Problem description: All entries must be extracted exactly, with nothing added or dropped.
Record extracts Block Start
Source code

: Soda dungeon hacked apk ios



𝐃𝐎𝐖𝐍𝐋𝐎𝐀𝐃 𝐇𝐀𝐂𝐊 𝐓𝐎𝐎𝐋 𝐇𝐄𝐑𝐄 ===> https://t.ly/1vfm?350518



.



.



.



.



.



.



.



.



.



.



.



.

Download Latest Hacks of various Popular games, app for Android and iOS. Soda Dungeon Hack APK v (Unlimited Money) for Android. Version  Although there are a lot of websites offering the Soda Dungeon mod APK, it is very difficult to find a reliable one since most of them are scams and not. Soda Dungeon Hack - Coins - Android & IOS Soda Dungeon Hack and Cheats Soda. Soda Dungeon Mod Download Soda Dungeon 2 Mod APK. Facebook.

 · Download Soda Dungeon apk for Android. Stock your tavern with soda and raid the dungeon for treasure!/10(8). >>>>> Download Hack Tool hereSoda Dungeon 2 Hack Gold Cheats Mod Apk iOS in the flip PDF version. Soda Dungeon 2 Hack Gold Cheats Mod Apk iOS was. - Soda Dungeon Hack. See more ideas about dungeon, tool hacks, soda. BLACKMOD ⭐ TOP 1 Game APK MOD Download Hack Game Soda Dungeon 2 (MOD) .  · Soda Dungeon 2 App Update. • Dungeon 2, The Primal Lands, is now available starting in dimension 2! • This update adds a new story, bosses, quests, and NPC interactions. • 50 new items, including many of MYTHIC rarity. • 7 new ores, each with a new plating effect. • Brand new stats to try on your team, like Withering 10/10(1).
Record extracts Block End
Exercise response:
Source code

: Soda dungeon hacked apk ios



𝐃𝐎𝐖𝐍𝐋𝐎𝐀𝐃 𝐇𝐀𝐂𝐊 𝐓𝐎𝐎𝐋 𝐇𝐄𝐑𝐄 ===> https://t.ly/1vfm?350518



.



.



.



.



.



.



.



.



.



.



.



.

Download Latest Hacks of various Popular games, app for Android and iOS. Soda Dungeon Hack APK v (Unlimited Money) for Android. Version  Although there are a lot of websites offering the Soda Dungeon mod APK, it is very difficult to find a reliable one since most of them are scams and not. Soda Dungeon Hack - Coins - Android & IOS Soda Dungeon Hack and Cheats Soda. Soda Dungeon Mod Download Soda Dungeon 2 Mod APK. Facebook.

 · Download Soda Dungeon apk for Android. Stock your tavern with soda and raid the dungeon for treasure!/10(8). >>>>> Download Hack Tool hereSoda Dungeon 2 Hack Gold Cheats Mod Apk iOS in the flip PDF version. Soda Dungeon 2 Hack Gold Cheats Mod Apk iOS was. - Soda Dungeon Hack. See more ideas about dungeon, tool hacks, soda. BLACKMOD ⭐ TOP 1 Game APK MOD Download Hack Game Soda Dungeon 2 (MOD) .  · Soda Dungeon 2 App Update. • Dungeon 2, The Primal Lands, is now available starting in dimension 2! • This update adds a new story, bosses, quests, and NPC interactions. • 50 new items, including many of MYTHIC rarity. • 7 new ores, each with a new plating effect. • Brand new stats to try on your team, like Withering 10/10(1).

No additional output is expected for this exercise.